Emmanuel e Chinyery erano sfuggiti a Boko Haram e alle stragi di cristiani in Nigeria. Lei aveva abortito durante il viaggio per l’Italia. Un prete Caritas li aveva sposati informalmente

FERMO (Marche) – Era sfuggito alle stragi di Boko Haram in Nigeria, è stato ucciso in Italia da un ultrà mentre difendeva la compagna dagli insulti razzisti. E’ una vicenda sconvolgente, quella Emmanuel Chidi Namdi, il richiedente asilo nigeriano pestato a morte il 5 luglio a Fermo. Con l’accusa di omicidio preterintenzionale – con l’aggravante della finalità razziale – nelle scorse ore è stato fermato Amedeo Mancini.

Nel centro di Fermo, sul lungomare, l’ultrà aveva aggredito la ragazza prima con insulti (“scimmie africane”), poi strattonandola. Secondo una ricostruzione delle forze dell’ordine, Emmanuel avrebbe reagito impadronendosi di un paletto staccabile della segnaletica stradale con cui avrebbe colpito il tifoso, un 35enne già noto alle forze di polizia e sottoposto a Daspo, facendolo cadere a terra. Rialzatosi, quest’ultimo lo avrebbe raggiunto con un pugno al viso, facendolo stramazzare: nella caduta Emmanuel ha battuto la testa e sarebbe poi stato colpito ancora.

Ora la ragazza – Chinyery, di 24 anni – è stata trasferita dal seminario vescovile di Fermo, dove era ospite con il fidanzato, in un’altra struttura di accoglienza. ”E’ seguita dai medici, e da alcune suore. Cerchiamo di farle coraggio, ma in Italia ormai è completamente sola, non ha parenti, nessuno”, dicono.

Ieri il ministro dell’Interno Angelino Alfano si è recato a Fermo per partecipare alla riunione del Comitato per l’ordine e la sicurezza in Prefettura. Al termine ha dichiarato che Chinyery è stato concesso lo status di rifugiata; Alfano ha ricordato che la donna aveva sostenuto l’esame per il riconoscimento dello status in maggio.

Emmanuel e Chinyery erano stati accolti dalla Fondazione “Caritas in veritate”, guidata da don Vinicio Albanesi, lo scorso novembre. Erano in fuga dalla Nigeria, dove avevano perso tutti i loro familiari in uno degli attacchi alle chiese cristiane da parte di Boko Haram e per arrivare in Italia avevano superato altre violenze in Libia. Una traversata che era costata la vita al bimbo che lei portava in grembo, ma che li aveva portati a sperare di un futuro migliore. Don Vinicio in gennaio li aveva uniti informalmente, per mancanza di documenti, in matrimonio.

★ ★ ★ ★ ★

▶ IL COMPITO
Nel testo qui sopra, perché a gennaio don Vinicio aveva unito Emmanuel e Chinyery in matrimonio solo in modo informale? Rispondi in una o due frasi.

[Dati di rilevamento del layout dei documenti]
★ ★ ★ ★ ★

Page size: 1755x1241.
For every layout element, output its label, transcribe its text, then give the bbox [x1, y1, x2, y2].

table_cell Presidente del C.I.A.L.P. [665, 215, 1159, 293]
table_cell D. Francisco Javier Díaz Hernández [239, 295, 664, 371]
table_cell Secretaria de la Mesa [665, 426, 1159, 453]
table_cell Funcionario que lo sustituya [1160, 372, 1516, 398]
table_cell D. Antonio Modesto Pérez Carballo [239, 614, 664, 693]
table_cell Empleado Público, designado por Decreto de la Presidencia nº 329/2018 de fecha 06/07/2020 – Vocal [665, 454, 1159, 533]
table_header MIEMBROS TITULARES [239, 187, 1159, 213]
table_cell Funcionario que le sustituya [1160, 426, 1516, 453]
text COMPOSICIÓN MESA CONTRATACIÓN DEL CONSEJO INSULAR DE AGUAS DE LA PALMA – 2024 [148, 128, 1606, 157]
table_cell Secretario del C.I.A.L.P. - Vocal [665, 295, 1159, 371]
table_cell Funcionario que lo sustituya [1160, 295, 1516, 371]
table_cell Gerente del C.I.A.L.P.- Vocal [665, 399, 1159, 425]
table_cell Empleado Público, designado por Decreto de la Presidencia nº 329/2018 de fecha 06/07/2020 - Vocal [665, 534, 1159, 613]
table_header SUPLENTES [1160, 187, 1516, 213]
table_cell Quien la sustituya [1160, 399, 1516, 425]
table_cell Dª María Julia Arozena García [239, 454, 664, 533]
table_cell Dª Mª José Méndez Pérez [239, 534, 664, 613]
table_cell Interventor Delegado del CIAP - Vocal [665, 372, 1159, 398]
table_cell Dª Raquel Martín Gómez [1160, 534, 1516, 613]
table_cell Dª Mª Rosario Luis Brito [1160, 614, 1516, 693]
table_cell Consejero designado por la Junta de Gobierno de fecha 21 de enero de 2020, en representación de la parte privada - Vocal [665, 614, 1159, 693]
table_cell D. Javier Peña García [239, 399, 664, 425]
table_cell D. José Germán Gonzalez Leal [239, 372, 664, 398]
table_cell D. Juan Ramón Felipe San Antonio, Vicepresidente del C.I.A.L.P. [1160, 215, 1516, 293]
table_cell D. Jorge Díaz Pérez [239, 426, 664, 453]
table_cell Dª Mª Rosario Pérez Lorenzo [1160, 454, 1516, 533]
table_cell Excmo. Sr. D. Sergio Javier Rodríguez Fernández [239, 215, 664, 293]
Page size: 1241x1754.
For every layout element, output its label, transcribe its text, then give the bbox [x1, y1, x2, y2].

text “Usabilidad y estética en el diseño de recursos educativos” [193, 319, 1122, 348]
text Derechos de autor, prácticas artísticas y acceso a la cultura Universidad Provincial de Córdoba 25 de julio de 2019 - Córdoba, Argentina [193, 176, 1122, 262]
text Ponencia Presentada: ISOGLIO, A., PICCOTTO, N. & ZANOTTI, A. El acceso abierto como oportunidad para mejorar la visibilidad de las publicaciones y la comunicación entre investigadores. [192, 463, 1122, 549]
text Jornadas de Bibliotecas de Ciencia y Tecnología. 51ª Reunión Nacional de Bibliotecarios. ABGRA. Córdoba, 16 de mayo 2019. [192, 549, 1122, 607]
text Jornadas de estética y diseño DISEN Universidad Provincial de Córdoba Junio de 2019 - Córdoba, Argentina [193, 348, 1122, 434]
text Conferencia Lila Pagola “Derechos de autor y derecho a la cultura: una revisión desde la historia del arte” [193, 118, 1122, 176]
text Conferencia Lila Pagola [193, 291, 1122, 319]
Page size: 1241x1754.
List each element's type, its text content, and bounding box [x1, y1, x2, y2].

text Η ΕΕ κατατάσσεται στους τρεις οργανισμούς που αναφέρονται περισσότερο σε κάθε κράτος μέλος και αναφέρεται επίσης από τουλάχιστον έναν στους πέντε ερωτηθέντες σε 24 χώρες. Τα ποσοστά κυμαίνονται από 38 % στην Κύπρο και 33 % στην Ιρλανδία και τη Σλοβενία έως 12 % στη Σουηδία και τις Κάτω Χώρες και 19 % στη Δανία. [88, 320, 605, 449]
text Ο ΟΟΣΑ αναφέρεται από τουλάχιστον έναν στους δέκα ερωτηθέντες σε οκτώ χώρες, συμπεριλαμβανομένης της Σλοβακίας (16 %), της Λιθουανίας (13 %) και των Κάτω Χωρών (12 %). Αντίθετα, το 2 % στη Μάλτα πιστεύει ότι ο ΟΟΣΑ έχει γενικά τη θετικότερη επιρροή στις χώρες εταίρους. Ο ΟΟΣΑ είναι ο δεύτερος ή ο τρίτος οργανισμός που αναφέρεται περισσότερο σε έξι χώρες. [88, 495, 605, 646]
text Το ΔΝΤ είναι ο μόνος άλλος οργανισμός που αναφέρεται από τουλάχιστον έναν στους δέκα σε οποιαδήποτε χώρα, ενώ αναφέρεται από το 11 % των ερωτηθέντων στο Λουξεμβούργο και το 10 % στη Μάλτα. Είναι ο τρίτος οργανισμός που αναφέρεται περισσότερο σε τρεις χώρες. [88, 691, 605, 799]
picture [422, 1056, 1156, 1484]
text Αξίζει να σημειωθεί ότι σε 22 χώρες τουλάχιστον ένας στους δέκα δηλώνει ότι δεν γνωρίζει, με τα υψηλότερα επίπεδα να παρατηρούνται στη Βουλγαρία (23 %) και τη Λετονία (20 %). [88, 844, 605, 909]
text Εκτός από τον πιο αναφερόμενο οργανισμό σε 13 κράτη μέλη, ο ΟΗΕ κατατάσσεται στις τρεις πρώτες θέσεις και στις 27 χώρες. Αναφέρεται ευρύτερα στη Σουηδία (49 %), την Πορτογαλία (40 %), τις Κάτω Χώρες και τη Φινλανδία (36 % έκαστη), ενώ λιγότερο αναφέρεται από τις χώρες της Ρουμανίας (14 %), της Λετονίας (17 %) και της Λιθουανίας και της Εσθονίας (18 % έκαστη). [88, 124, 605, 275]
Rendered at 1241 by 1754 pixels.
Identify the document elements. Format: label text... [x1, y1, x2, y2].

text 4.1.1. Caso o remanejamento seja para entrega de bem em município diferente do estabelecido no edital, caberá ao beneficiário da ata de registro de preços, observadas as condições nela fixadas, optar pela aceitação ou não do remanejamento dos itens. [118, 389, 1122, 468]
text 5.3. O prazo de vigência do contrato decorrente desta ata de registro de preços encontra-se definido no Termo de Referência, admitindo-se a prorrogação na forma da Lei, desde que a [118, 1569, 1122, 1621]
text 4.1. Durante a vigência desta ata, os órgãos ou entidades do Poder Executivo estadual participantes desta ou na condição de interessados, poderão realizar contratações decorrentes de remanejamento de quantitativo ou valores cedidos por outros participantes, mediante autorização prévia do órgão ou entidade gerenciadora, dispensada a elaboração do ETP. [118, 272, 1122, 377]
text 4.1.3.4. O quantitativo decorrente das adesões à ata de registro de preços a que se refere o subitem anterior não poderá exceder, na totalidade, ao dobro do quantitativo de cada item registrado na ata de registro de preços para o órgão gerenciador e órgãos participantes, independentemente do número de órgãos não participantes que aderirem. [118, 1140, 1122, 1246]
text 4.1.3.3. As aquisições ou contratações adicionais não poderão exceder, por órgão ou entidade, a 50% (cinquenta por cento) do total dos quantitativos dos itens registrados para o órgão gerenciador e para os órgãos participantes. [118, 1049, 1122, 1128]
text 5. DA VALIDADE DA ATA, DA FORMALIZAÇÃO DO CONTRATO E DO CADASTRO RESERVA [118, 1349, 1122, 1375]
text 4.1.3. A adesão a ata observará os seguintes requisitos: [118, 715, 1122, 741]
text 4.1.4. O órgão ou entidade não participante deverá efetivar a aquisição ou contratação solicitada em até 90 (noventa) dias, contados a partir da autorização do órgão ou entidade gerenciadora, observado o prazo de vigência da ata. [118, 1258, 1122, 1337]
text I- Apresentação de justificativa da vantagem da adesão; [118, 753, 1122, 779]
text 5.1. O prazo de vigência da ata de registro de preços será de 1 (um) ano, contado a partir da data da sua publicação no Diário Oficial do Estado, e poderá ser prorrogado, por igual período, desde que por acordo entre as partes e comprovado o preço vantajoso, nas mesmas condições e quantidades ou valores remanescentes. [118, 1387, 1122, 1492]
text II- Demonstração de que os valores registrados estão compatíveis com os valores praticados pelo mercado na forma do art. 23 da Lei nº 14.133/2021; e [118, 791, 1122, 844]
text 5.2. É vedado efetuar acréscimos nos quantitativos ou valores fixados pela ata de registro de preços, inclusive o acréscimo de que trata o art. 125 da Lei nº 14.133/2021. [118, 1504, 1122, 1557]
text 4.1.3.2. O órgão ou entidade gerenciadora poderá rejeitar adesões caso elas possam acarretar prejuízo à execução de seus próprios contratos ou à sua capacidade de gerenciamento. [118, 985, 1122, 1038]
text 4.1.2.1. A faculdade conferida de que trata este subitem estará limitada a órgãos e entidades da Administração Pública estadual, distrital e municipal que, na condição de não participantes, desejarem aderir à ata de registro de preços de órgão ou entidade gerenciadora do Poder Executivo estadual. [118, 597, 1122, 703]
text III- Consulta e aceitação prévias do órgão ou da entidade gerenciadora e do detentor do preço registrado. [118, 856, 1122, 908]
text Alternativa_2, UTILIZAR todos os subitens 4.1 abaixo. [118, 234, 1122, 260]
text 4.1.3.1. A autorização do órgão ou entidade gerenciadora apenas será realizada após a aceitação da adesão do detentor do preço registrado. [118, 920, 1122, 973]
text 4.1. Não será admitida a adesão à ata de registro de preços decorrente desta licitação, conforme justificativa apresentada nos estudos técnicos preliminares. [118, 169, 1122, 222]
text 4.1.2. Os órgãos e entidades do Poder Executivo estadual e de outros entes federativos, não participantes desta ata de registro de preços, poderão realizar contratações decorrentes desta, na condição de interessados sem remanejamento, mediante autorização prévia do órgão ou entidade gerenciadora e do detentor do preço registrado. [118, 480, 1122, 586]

★ ★ ★ ★ ★

▶ RISPOSTA
Don Vinicio li aveva uniti in matrimonio solo informalmente perché i due non avevano i documenti.